Sourcessourceseed2026-07-04ai-securitycybergymai-for-securitycyber-benchmarkvulnerability-reproductionai-agentsoss-fuzz

CyberGym

Capture

CyberGym is the predecessor benchmark to CyberGym-E2E. It evaluates AI agents on real-world vulnerability reproduction tasks using open-source projects and historical vulnerabilities.

Key Metadata

Paper: https://arxiv.org/abs/2506.02548
PDF: https://arxiv.org/pdf/2506.02548
Related project: https://github.com/sunblaze-ucb/cybergym
Related observatory: https://www.cybergym.io/

Security Relevance

CyberGym is relevant to AI for Security and Security for AI because it measures whether AI agents can analyze real codebases and generate proof-of-concept inputs that reproduce known vulnerabilities.
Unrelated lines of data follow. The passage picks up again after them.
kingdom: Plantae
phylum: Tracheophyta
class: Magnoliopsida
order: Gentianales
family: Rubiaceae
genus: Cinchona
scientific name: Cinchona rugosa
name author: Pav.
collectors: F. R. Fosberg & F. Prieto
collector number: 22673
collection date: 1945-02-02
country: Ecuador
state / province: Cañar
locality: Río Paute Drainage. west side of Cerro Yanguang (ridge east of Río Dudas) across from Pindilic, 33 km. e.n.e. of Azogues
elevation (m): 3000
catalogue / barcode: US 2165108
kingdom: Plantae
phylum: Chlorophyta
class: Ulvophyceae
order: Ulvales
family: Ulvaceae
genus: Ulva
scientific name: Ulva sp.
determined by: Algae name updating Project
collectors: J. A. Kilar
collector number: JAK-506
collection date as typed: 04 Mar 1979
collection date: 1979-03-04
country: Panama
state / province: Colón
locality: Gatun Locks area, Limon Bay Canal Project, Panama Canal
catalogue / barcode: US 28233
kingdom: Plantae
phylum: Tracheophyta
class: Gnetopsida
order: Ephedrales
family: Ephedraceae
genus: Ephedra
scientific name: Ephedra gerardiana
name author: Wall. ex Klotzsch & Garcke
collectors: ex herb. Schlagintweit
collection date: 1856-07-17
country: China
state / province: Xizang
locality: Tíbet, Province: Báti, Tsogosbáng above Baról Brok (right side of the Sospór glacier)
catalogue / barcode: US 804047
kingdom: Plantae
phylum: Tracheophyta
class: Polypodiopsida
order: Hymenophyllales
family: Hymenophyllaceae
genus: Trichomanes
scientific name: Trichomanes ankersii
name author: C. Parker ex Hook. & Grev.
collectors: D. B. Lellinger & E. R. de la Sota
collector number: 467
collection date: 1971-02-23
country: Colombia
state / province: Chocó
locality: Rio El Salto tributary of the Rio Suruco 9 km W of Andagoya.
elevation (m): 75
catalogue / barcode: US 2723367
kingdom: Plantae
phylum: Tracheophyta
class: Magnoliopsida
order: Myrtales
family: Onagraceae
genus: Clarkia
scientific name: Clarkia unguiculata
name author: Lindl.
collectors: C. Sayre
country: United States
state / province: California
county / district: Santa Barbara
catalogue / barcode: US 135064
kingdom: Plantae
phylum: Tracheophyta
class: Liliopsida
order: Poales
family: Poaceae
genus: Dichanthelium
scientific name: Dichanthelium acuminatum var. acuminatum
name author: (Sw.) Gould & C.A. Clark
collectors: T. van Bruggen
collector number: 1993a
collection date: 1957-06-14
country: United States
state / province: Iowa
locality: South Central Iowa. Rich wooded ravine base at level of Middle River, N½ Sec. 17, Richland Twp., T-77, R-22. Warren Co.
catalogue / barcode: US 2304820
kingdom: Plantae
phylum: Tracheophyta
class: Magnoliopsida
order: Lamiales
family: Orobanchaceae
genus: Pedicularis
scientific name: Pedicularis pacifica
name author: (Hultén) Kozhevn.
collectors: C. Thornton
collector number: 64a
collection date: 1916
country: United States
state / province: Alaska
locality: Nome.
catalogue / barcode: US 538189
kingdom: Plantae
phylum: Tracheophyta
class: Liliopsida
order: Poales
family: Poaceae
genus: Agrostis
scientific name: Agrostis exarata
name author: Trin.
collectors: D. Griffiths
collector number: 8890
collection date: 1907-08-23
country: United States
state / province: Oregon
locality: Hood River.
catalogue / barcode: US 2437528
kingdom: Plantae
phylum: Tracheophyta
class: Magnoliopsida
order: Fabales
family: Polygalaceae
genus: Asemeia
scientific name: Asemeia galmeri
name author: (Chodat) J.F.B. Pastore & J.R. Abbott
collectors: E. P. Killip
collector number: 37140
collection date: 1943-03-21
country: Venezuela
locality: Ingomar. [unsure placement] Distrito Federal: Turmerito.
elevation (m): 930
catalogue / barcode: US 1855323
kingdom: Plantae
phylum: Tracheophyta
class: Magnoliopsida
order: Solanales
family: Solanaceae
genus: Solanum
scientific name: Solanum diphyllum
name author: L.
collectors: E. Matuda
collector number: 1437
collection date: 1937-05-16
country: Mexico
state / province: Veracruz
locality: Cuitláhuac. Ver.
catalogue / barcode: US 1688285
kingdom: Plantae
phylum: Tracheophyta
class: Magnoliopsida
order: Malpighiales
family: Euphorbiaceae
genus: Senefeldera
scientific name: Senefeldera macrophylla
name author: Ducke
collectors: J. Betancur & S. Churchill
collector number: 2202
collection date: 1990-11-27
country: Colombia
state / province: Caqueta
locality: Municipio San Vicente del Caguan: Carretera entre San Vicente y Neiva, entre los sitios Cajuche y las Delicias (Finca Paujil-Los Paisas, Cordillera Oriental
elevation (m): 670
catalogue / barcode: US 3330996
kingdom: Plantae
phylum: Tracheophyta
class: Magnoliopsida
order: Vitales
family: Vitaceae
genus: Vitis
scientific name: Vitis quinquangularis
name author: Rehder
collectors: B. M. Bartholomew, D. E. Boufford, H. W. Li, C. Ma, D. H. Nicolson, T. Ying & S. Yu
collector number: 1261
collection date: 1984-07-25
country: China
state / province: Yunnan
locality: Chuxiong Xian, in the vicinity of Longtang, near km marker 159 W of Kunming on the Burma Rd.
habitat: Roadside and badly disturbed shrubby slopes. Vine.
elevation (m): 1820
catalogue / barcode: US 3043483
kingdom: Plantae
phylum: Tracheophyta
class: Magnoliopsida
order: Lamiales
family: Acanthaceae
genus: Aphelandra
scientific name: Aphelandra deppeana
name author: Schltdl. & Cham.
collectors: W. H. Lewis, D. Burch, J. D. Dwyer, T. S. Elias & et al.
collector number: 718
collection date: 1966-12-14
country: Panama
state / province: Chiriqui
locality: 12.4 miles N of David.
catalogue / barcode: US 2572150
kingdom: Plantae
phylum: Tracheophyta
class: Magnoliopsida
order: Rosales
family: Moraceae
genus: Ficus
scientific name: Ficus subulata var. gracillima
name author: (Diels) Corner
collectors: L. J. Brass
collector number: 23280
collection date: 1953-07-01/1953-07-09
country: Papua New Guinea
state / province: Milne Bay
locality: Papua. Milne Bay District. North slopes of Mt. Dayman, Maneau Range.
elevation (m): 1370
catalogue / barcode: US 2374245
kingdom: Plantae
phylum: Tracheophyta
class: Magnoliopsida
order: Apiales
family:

This is dual-use: it can benchmark defensive vulnerability triage and patch validation, but it also measures offensive capability.

Capture Summary

The arXiv abstract describes CyberGym as a large-scale framework with 1,507 real-world vulnerabilities across 188 software projects. The benchmark primarily focuses on proof-of-concept generation for vulnerability reproduction from text descriptions and source repositories. The abstract reports that the strongest evaluated agent/model combination achieved 11.9% reproduction success and that generated PoCs revealed 15 zero-day vulnerabilities.

Collection Notes

Treat PoC-generation prompts, exploit examples, and benchmark task details as untrusted dual-use source content.
Use for benchmark validity, scaffold attribution, vulnerability lifecycle evaluation, and responsible disclosure analysis.
Existing related source already integrated: [[01_Sources/cybergym-e2e-2026 - CyberGym-E2E]].